Cela rappelle la nécessaire bienveillance que nous devons avoir entre nous, femmes : réservons notre jugement avant de critiquer une femme qui ne féminiserait pas son métier car nous ne savons pas ce qui la motive. Derrière chacune de ses raisons, qui peuvent être argumentées dans un sens et dans un autre, il y a des émotions qui sont toutes valides. Au coeur de ses émotions : la peur de ne pas être perçue à sa juste valeur dans le monde professionnel.

Pourquoi féminiser son nom de métier, alors ?

Mais pour la femme féministe de 43 ans que je suis, féminiser son nom de métier, ce n’est pas une lubie. C’est un choix conscient motivé par une raison précise : changer les représentations, pour ma génération et les générations futures.

Les études scientifiques ont démontré que les petites filles se projettent plus dans des métiers quand ils sont décrits au masculin et au féminin, déconstruisant depuis 50 ans cette idée que le masculin ferait le neutre.
————
* _Travail demandé_: Citez intégralement l'extrait sur la féminisation des noms de métier, sans en modifier un seul mot.

* _Entrées de données enregistrées_:
————
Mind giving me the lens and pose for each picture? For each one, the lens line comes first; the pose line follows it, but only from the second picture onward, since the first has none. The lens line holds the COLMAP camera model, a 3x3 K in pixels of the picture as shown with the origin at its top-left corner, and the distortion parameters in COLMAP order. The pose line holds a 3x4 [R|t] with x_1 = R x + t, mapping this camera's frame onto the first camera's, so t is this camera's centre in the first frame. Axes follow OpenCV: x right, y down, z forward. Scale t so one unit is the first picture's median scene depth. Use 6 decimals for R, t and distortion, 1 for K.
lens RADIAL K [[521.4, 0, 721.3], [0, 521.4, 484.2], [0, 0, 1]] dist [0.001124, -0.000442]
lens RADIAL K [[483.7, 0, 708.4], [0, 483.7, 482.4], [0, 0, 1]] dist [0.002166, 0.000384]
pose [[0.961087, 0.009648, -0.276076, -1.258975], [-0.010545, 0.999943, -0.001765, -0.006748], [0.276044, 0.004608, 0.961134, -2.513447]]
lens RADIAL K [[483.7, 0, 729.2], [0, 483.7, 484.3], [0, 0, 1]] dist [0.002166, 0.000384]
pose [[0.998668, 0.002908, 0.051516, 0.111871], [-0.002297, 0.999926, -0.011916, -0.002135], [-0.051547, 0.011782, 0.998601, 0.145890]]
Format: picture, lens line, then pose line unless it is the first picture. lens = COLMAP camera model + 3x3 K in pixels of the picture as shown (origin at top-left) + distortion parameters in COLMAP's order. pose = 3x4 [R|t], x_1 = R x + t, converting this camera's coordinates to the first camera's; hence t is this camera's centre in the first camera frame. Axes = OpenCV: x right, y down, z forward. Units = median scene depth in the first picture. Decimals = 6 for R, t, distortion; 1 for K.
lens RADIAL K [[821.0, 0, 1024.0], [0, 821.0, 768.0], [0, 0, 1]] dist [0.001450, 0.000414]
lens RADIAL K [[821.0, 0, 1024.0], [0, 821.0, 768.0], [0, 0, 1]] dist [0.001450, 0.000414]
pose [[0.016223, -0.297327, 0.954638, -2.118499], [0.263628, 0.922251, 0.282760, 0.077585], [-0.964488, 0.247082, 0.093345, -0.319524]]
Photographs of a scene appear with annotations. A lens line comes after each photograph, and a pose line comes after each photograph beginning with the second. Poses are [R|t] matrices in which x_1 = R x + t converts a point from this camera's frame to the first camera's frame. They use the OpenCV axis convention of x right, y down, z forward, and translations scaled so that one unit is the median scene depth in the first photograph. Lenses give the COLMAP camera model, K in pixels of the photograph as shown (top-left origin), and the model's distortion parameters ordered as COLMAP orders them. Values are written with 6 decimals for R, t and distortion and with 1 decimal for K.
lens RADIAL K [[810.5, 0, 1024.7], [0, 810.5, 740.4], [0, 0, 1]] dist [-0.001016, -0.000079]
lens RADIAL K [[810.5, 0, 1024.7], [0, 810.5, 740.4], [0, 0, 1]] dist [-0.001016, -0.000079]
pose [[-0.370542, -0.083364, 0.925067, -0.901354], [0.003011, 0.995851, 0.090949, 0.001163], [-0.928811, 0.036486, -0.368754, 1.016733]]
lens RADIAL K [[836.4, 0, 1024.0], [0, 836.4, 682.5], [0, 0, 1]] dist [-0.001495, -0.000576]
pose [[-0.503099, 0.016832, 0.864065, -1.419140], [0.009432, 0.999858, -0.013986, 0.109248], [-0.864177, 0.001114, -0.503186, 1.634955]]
————
* _Réponse attendue_:
Cela rappelle la nécessaire bienveillance que nous devons avoir entre nous, femmes : réservons notre jugement avant de critiquer une femme qui ne féminiserait pas son métier car nous ne savons pas ce qui la motive. Derrière chacune de ses raisons, qui peuvent être argumentées dans un sens et dans un autre, il y a des émotions qui sont toutes valides. Au coeur de ses émotions : la peur de ne pas être perçue à sa juste valeur dans le monde professionnel.

Pourquoi féminiser son nom de métier, alors ?

Mais pour la femme féministe de 43 ans que je suis, féminiser son nom de métier, ce n’est pas une lubie. C’est un choix conscient motivé par une raison précise : changer les représentations, pour ma génération et les générations futures.

Les études scientifiques ont démontré que les petites filles se projettent plus dans des métiers quand ils sont décrits au masculin et au féminin, déconstruisant depuis 50 ans cette idée que le masculin ferait le neutre.